É reconfortante saber que um livro com algumas boas páginas anda abudantemente por aí. Algumas palavras sobre a edição portuguesa. Para ser rigoroso, devia começar por dizer que falta um artigo indefinido no título: "A brief history of time" devia dar "Uma breve história do tempo" em vez de "Breve história do tempo" (a edição brasileira da Rocco, tem o título bem, embora do ponto de vista da terminologia técnica, esteja muito pior que a portuguesa). O "uma" não é aqui redundante pois Hawking conta-nos a sua história que é "uma" das histórias possíveis.
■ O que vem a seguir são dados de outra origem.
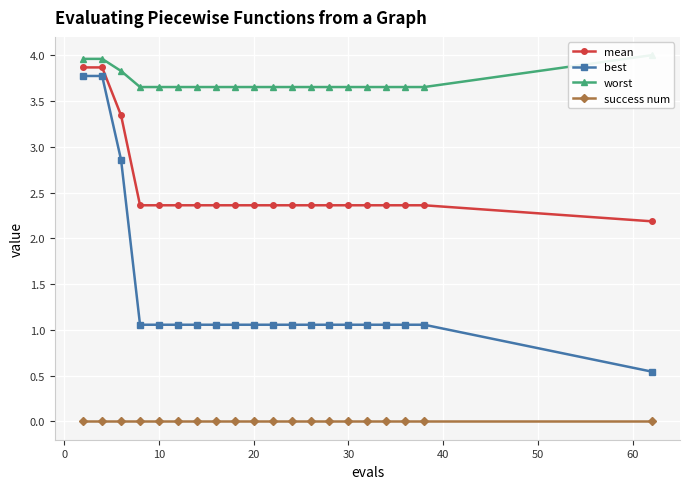

What is the difference between the maximum and minimum values in the mean series?

1.7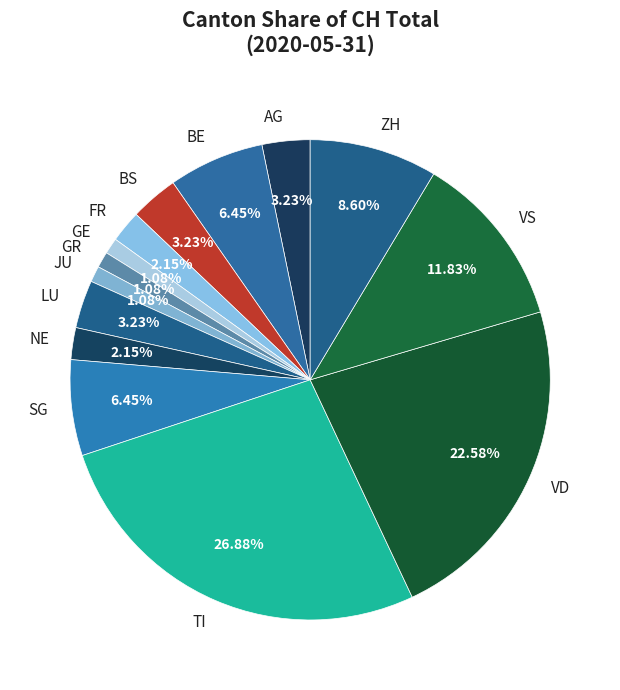

Does AG account for over 50% of the chart?

No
Ao contrário do que a tradução do título faz antever, o texto da edição portuguesa peca por ser demasiado literal, com os adjectivos antes dos substantivos e os "eventually" e "college" traduzidos da maneira que já nos habituámos a encontrar nas versões nacionais de livros anglo-saxónicos.

O mais importante é talvez dizer que a sintaxe é muitas vezes retorcida, causando amíude reflexos condicionados de desaprovação. Talvez os prazos não tenham permitido melhor. O revisor, esse, parece que abusou um pouco das prerrogativas e anotou onde a anotação não era imperiosa (há anotações a mais e já ouvi comentários malévolos, recomendando que fosse dada uma oportunidade ao revisor de publicar a sua própria prosa...). A Gradiva, ao chegar primeiro a este livro que já era badalado há algum tempo, mostrou que continua atenta e interessada na divulgação da ciência.

E pronto. Se o universo não acabar tão cedo, ver-se-á daqui a uns tempos o que ficou do livro. Há um princípio da complementaridade que diz que nem sempre um "best-seller" é uma obra prima: sabia o leitor que a obra de ficção mais vendida de sempre (tirando a Bíblia que é tanto ficção como não-ficção) é um obscuro "Vale das Bonecas" de Jacqueline Susan, curiosamente da mesma editora, a Bantam, que agora lançou a "breve história" em apreço?

Render-me-ei, se a opinião que prevalecer for diferente da minha. Deixemos pois o tempo ajuizar.

S.Hawking, "Breve história do tempo. Do Big Bang aos buracos negros", Gradiva, Lisboa 1988.